Der hohe Informationsgehalt und die unterschiedlichen Sichtweisen rechtfertigen das ungewöhnliche Vorgehen, vorbehaltlich der einstweilen in Teilen noch offenen Quellenlage und der sich wandelnden aktuellen Auseinandersetzungen mit Nonos und Lachenmanns Werken und Schriften, bereits zweiundzwanzig Jahre nach dem Tod des einen und noch zu Lebzeiten des anderen diese Korrespondenz in extenso vorzustellen. Immerhin handelt es sich um Begegnungen, die inzwischen zum Teil über fünfzig Jahre zurückliegen und also genügend historische Distanz bieten, was indes nicht von Rücksichtnahmen auf noch lebende Personen enthebt. Während der 33 Jahre ihrer Bekanntschaft nahmen die Begegnungen der beiden Komponisten nicht immer einen harmonischen Verlauf. Mehrfach kam es zu Spannungen, Krisen, Zerwürfnissen, zu Entfremdungen und mehrjährigem Schweigen, dann wieder zu Versöhnungen, herzlichen Wiedersehen und intensivem Gedankenaustausch. Bei zwei derart von Zweifeln und Selbstzweifeln, persönlichen und künstlerischen Krisen geschüttelten Persönlichkeiten konnte ein solches Auf und Ab kaum ausbleiben.
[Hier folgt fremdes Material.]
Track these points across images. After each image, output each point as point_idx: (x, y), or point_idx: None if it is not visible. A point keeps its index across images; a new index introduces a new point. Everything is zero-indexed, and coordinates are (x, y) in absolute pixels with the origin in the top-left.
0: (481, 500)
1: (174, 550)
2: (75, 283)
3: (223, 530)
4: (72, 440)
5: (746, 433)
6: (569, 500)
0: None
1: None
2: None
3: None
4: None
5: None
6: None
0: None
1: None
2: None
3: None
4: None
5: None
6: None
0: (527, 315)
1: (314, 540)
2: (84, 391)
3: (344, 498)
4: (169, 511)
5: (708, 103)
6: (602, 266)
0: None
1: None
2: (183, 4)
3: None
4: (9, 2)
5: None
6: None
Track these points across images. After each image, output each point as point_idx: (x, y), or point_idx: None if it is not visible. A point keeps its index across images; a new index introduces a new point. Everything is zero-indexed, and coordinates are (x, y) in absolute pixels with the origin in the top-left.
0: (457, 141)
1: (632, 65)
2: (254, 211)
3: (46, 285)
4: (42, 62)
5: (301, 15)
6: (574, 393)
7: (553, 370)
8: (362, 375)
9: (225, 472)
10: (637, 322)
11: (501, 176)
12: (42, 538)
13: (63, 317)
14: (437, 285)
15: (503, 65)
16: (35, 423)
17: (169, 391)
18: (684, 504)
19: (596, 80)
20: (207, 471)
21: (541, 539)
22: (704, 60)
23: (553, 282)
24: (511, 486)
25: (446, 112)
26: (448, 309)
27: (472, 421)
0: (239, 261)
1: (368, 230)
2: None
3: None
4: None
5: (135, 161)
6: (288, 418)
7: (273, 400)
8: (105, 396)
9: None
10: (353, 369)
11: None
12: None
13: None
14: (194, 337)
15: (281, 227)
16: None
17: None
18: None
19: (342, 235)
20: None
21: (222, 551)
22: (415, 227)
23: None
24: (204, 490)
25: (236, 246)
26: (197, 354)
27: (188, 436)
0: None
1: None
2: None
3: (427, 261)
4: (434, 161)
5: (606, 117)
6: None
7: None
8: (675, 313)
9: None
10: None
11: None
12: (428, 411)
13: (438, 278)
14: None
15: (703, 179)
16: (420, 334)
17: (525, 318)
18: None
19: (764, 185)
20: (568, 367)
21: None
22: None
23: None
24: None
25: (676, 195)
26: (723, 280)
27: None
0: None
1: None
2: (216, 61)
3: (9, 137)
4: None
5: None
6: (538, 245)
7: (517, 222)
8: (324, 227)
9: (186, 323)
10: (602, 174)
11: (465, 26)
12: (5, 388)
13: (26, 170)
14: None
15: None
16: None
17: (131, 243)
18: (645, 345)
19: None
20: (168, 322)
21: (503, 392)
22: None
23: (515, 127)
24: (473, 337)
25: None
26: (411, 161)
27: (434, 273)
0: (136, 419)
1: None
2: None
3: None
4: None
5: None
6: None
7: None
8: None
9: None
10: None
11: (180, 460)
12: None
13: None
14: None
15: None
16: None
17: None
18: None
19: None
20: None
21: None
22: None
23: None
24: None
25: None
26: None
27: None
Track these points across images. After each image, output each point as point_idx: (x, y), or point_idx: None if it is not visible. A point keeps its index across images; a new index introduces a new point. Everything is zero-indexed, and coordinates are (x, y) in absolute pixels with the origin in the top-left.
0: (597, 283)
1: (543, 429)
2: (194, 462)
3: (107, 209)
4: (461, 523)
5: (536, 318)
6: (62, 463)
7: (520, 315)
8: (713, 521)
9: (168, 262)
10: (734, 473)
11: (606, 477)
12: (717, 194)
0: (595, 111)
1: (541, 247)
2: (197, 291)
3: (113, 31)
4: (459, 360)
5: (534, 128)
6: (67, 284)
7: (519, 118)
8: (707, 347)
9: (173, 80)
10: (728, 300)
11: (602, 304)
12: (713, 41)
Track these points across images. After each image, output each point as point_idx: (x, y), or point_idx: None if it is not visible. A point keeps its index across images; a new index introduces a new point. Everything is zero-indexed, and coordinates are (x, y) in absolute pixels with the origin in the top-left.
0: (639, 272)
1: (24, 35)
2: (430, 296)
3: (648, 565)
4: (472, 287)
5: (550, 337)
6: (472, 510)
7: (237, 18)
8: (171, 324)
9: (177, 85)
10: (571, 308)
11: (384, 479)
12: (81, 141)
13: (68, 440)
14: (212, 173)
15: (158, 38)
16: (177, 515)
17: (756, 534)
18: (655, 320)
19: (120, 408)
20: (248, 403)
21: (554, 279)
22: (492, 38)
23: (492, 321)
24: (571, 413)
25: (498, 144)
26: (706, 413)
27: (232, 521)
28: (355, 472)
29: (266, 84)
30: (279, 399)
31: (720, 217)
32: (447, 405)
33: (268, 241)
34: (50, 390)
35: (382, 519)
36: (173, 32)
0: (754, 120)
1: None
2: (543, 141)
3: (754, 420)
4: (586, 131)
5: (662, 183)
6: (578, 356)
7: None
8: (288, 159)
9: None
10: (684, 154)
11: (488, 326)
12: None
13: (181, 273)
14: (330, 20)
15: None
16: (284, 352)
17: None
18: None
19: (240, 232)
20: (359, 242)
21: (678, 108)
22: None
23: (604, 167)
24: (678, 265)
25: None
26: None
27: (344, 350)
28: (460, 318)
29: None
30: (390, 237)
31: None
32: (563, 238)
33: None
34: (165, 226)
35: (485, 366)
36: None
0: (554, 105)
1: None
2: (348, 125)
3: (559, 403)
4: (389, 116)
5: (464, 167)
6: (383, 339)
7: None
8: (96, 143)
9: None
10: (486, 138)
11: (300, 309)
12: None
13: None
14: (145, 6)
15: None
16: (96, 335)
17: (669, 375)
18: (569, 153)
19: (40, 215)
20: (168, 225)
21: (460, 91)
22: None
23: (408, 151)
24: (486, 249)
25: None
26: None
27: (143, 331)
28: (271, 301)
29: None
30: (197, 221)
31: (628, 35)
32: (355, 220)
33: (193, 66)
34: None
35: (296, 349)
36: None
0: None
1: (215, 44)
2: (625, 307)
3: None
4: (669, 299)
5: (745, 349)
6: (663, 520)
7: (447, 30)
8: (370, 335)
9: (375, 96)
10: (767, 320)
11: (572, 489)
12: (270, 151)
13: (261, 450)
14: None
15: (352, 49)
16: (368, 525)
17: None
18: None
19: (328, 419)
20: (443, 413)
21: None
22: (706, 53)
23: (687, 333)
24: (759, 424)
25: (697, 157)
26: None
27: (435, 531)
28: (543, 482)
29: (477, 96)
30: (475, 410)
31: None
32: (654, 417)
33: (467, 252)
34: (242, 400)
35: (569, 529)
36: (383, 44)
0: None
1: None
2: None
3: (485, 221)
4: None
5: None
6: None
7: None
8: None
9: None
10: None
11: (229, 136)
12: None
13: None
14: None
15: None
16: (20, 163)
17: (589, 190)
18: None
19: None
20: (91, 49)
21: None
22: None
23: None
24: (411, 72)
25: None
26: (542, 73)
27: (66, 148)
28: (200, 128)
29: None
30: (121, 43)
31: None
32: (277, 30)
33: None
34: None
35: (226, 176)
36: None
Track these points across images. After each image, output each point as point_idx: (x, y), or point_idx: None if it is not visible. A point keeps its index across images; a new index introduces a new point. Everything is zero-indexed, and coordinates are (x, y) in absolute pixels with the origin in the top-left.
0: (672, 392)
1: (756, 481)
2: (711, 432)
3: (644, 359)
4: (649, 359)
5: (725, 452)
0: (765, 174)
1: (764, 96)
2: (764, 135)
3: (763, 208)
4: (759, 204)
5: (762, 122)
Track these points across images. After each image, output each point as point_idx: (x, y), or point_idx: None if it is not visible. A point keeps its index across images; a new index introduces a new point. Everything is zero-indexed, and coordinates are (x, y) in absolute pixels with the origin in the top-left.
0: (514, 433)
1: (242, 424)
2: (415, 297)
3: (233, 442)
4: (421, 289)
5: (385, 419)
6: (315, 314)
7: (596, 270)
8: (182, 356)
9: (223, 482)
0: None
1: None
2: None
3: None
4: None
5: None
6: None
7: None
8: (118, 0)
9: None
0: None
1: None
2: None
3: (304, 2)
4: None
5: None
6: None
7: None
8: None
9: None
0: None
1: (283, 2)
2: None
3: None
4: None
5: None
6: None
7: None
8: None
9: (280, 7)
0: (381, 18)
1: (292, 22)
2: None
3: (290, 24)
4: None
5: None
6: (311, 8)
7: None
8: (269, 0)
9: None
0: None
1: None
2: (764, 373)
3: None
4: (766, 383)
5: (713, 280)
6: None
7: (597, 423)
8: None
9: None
Bei aller Fülle an Sachinformationen sind die Briefe damit stets auch bewegende Zeugnisse ihrer menschlichen Qualitäten, Makel und wechselvollen Stellungen zueinander, zunächst im Verhältnis von Lehrer und Schüler, dann als zunehmend ebenbürtige Komponisten, als Kollegen und Gleichgesinnte, Diskutanten und Kontrahenten, Vorbilder und Rivalen, schließlich als sich respektierende Gesprächspartner und beständige Freunde. Seine in all ihrer Wechselhaftigkeit beglückenden und bereichernden Begegnungen mit Nono charakterisierte Lachenmann rückblickend als „Gang durch die Klippen“.1)
Helmut Lachenmann, „... und sehen, was ist zu tun ...“. Unterwegs zur „Quelle“: LUIGI NONO, in: Von Kranichstein zur Gegenwart. 50 Jahre Darmstädter Ferienkurse (1946–1996), hrsg. von Rudolf Stephan, Lothar Knessl u. a., Stuttgart: DACO 1996, S. 216.